Gold settled higher Monday on softer global shares after disappointing data from China, but the metal was still near an eight-month low ahead of a Federal Reserve policy meeting that may signal an early interest rate increase.
The Fed meeting may be pivotal as it debates a potential overhaul of its guidance on interest rates and seeks to nail down a plan for quitting its extraordinarily easy monetary policy.
Investors will parse the U.S. central bank's words closely for any clues on the timing of the first U.S. rate rise in more than eight years. An announcement is expected on Wednesday at the end of the two-day meeting.
Any increase in interest rates would hurt non-interest-bearing gold and boost the dollar.
"The (Fed) meeting this week will dictate price action for the precious metals," said Samuel Laughlin, a metals dealer at MKS Group.
"Market consensus is for a June 2015 rate increase. However, any Fed comment hinting at an earlier rise would put further downward pressure on the metals."
for December delivery settled $3.60 higher at $1,235.10 an ounce.
Spot gold fell to $1,225.30 an ounce, its lowest since January, early on Monday before climbing 0.5 percent on balance to $1,234. Last week, gold fell 3 percent as the dollar index posted its ninth straight weekly gain.
Traders said the small gain could be due to safe-haven bids after Asian stocks fell to a five-week low due to a batch of weak data out of China.
Unwinding of some short positions, which have built up significantly in the past few weeks, could also be a factor in providing some support on Monday.

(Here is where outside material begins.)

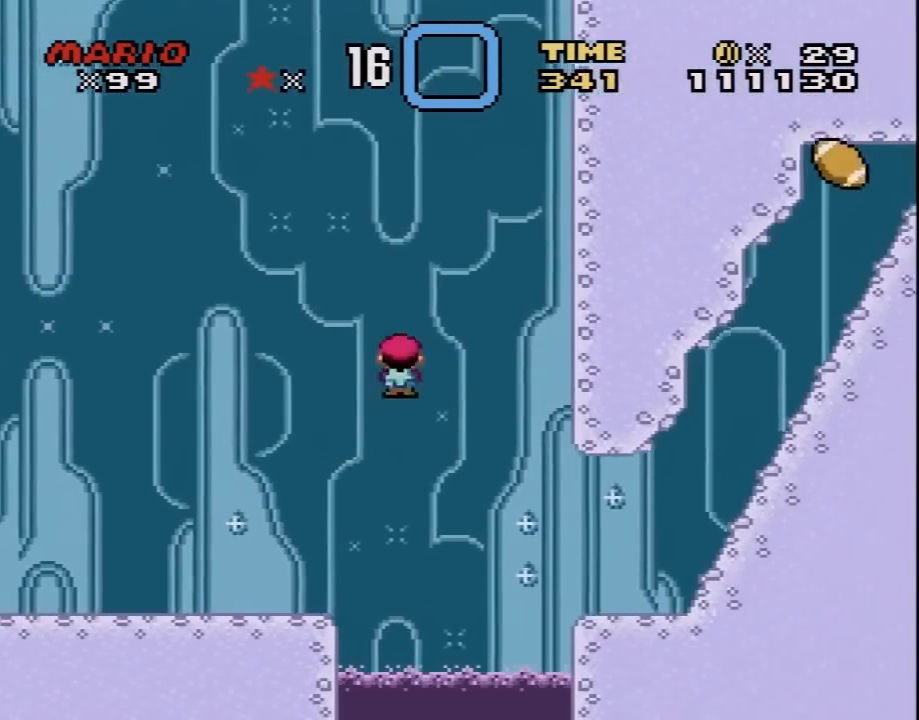
{"buttons": ["Y", "DPAD_RIGHT"], "events": [[167, "A", "up"], [200, "X", "up"], [200, "Y", "down"]]}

But investor sentiment towards gold remains weak, with hedge funds and money managers cutting bullish futures and option bets in gold to their lowest in nearly three months, according to data from the Commodity Futures Trading Commission on Friday.
Dollar strength and weak physical demand are also weighing on bullion. Asia - the top gold-consuming region - has not shown too much interest in buying the metal at lower prices as buyers expect further declines.
"There is still very little interest from China," said ANZ analyst Victor Thianpiriya. China is the biggest buyer of gold and robust buying in the country could lend support to global gold prices.
Thianpiriya said the sluggish demand was not, however, isolated to China.